- Task instructions
Collect each line in the rows below that contains the string "совершенствованию", and list those lines.

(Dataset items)
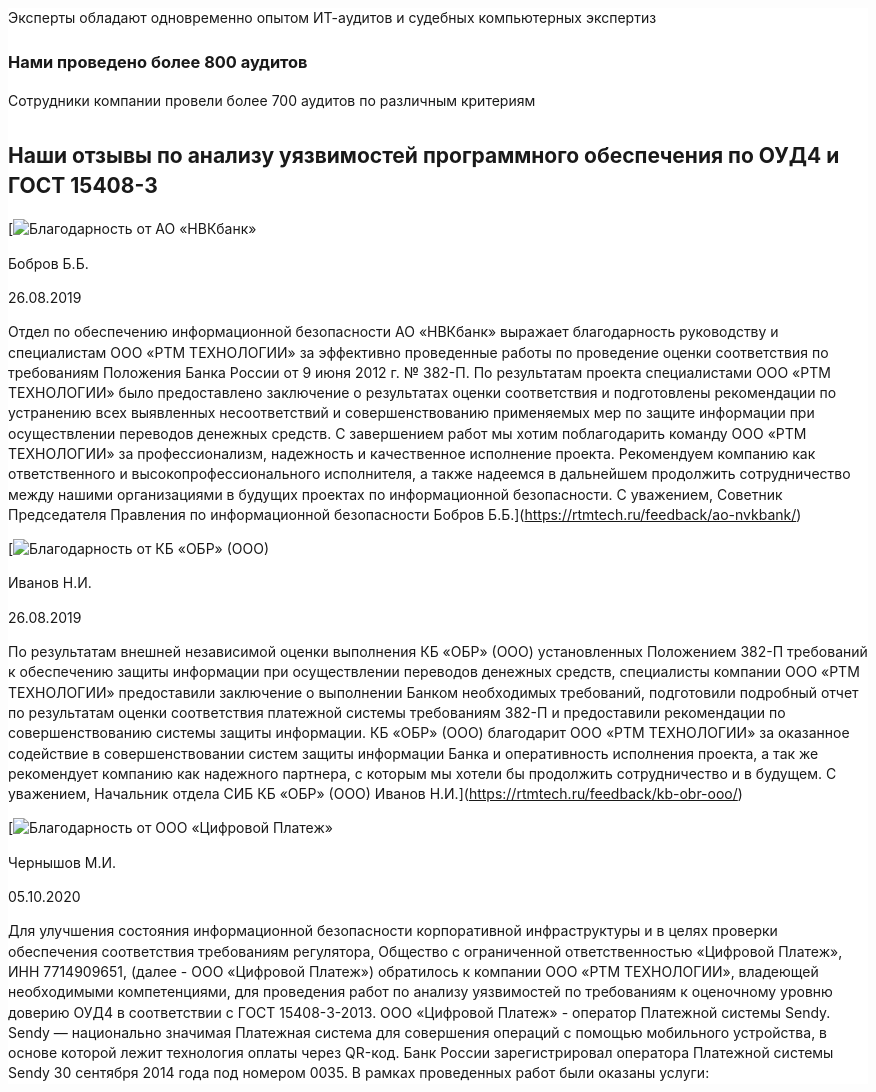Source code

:Эксперты обладают одновременно опытом ИТ-аудитов и судебных компьютерных экспертиз

### Нами проведено более 800 аудитов

Сотрудники компании провели более 700 аудитов по различным критериям

## Наши отзывы по анализу уязвимостей программного обеспечения по ОУД4 и ГОСТ 15408-3

[![Благодарность от АО «НВКбанк»](https://rtmtech.ru/wp-content/uploads/2019/08/nvk-bank.jpg)

Бобров Б.Б.

26.08.2019

Отдел по обеспечению информационной безопасности АО «НВКбанк» выражает благодарность руководству и специалистам ООО «РТМ ТЕХНОЛОГИИ» за эффективно проведенные работы по проведение оценки соответствия по требованиям Положения Банка России от 9 июня 2012 г. № 382-П.
По результатам проекта специалистами ООО «РТМ ТЕХНОЛОГИИ» было предоставлено заключение о результатах оценки соответствия и подготовлены рекомендации по устранению всех выявленных несоответствий и совершенствованию применяемых мер по защите информации при осуществлении переводов денежных средств.
С завершением работ мы хотим поблагодарить команду ООО «РТМ ТЕХНОЛОГИИ» за профессионализм, надежность и качественное исполнение проекта. Рекомендуем компанию как ответственного и высокопрофессионального исполнителя, а также надеемся в дальнейшем продолжить сотрудничество между нашими организациями в будущих проектах по информационной безопасности.
С уважением,
Советник Председателя Правления по информационной безопасности
Бобров Б.Б.](https://rtmtech.ru/feedback/ao-nvkbank/)

[![Благодарность от КБ «ОБР» (ООО)](https://rtmtech.ru/wp-content/uploads/2019/08/kb-obr.gif)

Иванов Н.И.

26.08.2019

По результатам внешней независимой оценки выполнения КБ «ОБР» (ООО) установленных Положением 382-П требований к обеспечению защиты информации при осуществлении переводов денежных средств, специалисты компании ООО «РТМ ТЕХНОЛОГИИ» предоставили заключение о выполнении Банком необходимых требований, подготовили подробный отчет по результатам оценки соответствия платежной системы требованиям 382-П и предоставили рекомендации по совершенствованию системы защиты информации.
КБ «ОБР» (ООО) благодарит ООО «РТМ ТЕХНОЛОГИИ» за оказанное содействие в совершенствовании систем защиты информации Банка и оперативность исполнения проекта, а так же рекомендует компанию как надежного партнера, с которым мы хотели бы продолжить сотрудничество и в будущем.
С уважением,
Начальник отдела СИБ КБ «ОБР» (ООО)
Иванов Н.И.](https://rtmtech.ru/feedback/kb-obr-ooo/)

[![Благодарность от ООО «Цифровой Платеж»](https://rtmtech.ru/wp-content/uploads/2020/10/logo-cifrovoj-platezh.png)

Чернышов М.И.

05.10.2020

Для улучшения состояния информационной безопасности корпоративной инфраструктуры и в целях проверки обеспечения соответствия требованиям регулятора, Общество с ограниченной ответственностью «Цифровой Платеж», ИНН 7714909651, (далее - ООО «Цифровой Платеж») обратилось к компании ООО «РТМ ТЕХНОЛОГИИ», владеющей необходимыми компетенциями, для проведения работ по анализу уязвимостей по требованиям к оценочному уровню доверию ОУД4 в соответствии с ГОСТ 15408-3-2013.
ООО «Цифровой Платеж» - оператор Платежной системы Sendy. Sendy — национально значимая Платежная система для совершения операций с помощью мобильного устройства, в основе которой лежит технология оплаты через QR-код. Банк России зарегистрировал оператора Платежной системы Sendy 30 сентября 2014 года под номером 0035.
В рамках проведенных работ были оказаны услуги:
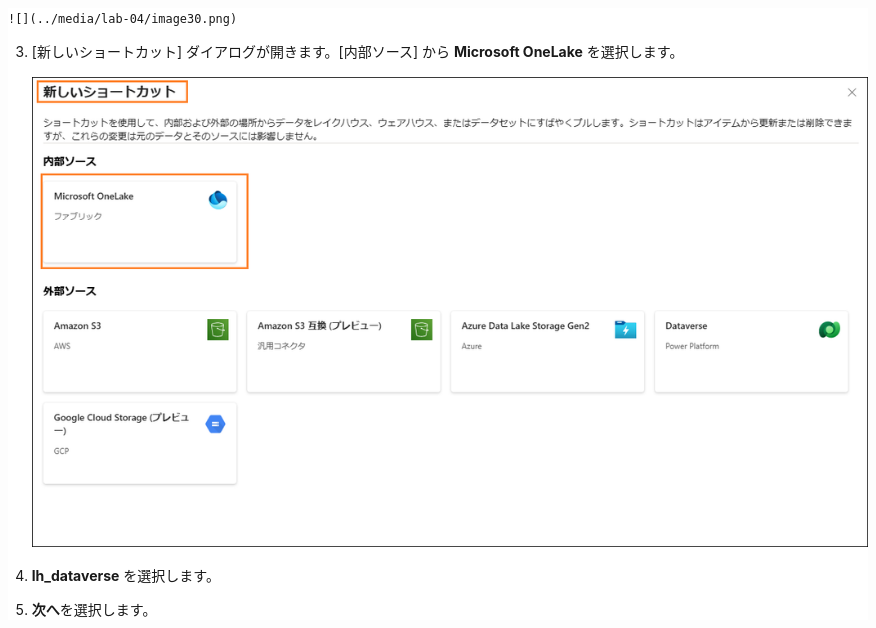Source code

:     ![](../media/lab-04/image30.png)

3. [新しいショートカット] ダイアログが開きます。[内部ソース] から **Microsoft OneLake** を選択します。

    ![](../media/lab-04/image35.png)

4. **lh_dataverse** を選択します。

5. **次へ**を選択します。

- Exercise output
По результатам проекта специалистами ООО «РТМ ТЕХНОЛОГИИ» было предоставлено заключение о результатах оценки соответствия и подготовлены рекомендации по устранению всех выявленных несоответствий и совершенствованию применяемых мер по защите информации при осуществлении переводов денежных средств.
По результатам внешней независимой оценки выполнения КБ «ОБР» (ООО) установленных Положением 382-П требований к обеспечению защиты информации при осуществлении переводов денежных средств, специалисты компании ООО «РТМ ТЕХНОЛОГИИ» предоставили заключение о выполнении Банком необходимых требований, подготовили подробный отчет по результатам оценки соответствия платежной системы требованиям 382-П и предоставили рекомендации по совершенствованию системы защиты информации.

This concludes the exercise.